* **Work task**: Can you transcribe, without any change, every line from the one containing "移至網頁之主要內容區位置" down to the one containing "增進特教教師在中、重、極重度身心障"?
*** Entries supplied ***
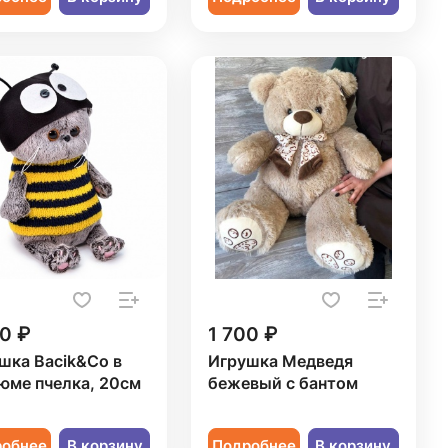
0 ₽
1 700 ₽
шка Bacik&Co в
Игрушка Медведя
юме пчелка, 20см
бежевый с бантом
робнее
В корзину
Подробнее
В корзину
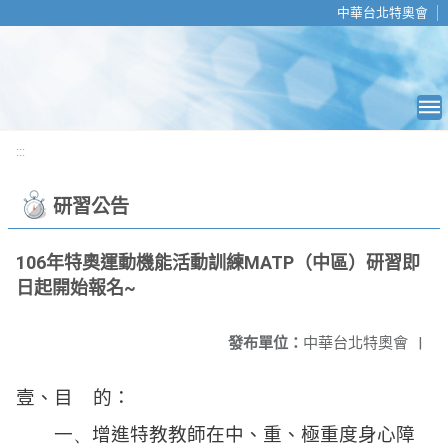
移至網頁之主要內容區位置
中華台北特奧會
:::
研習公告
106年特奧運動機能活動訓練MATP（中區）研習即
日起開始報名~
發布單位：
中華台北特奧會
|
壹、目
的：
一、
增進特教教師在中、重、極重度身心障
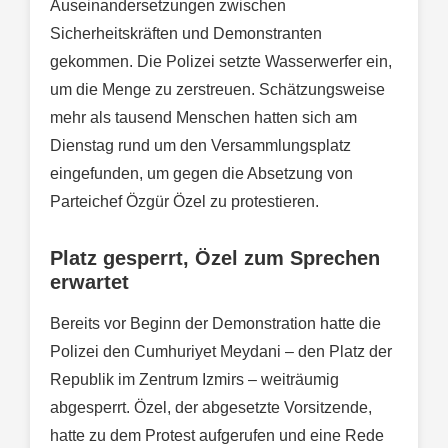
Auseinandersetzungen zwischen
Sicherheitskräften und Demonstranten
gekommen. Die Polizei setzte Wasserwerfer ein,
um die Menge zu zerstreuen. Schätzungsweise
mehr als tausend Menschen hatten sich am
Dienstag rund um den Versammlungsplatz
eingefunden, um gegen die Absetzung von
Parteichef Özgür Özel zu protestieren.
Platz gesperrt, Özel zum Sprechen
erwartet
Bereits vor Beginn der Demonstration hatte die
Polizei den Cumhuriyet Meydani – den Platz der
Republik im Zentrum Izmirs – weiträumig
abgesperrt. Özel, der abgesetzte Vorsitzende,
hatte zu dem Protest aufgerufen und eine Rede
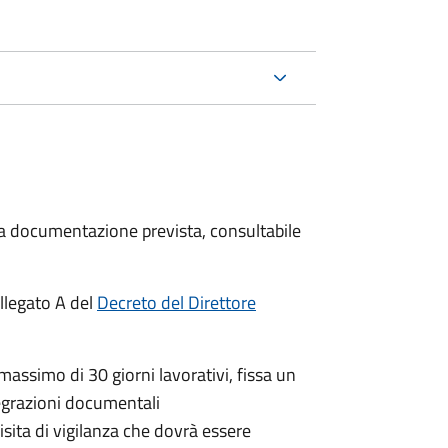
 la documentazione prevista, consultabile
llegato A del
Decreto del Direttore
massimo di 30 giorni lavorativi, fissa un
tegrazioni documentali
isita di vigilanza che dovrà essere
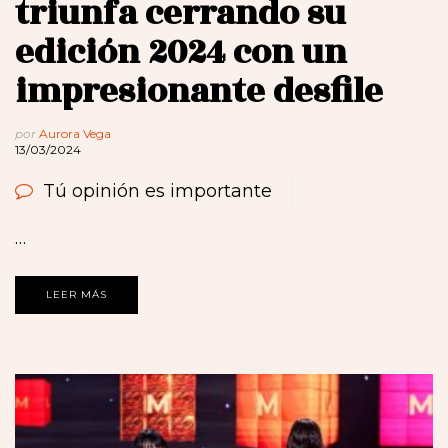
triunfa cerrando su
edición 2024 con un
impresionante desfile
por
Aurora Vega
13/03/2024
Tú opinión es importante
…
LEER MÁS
*** End of Entries supplied ***
*** Entries supplied ***
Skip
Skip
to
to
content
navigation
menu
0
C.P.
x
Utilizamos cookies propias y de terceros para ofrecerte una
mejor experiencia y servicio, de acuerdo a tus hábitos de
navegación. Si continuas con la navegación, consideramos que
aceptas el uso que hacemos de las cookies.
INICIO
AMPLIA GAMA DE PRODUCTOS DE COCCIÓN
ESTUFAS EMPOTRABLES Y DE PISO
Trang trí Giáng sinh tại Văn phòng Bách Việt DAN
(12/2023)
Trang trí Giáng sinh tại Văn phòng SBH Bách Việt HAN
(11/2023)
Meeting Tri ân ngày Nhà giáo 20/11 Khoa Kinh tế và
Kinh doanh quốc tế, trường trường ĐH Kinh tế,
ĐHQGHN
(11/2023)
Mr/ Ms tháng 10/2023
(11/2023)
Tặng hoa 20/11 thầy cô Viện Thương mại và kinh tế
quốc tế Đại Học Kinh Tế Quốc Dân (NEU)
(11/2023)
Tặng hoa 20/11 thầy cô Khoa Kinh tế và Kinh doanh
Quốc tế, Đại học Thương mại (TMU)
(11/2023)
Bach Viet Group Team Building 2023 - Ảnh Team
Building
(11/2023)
*** End of Entries supplied ***
* **Solution below**:
移至網頁之主要內容區位置
中華台北特奧會
:::
研習公告
106年特奧運動機能活動訓練MATP（中區）研習即
日起開始報名~
發布單位：
中華台北特奧會
|
壹、目
的：
一、
增進特教教師在中、重、極重度身心障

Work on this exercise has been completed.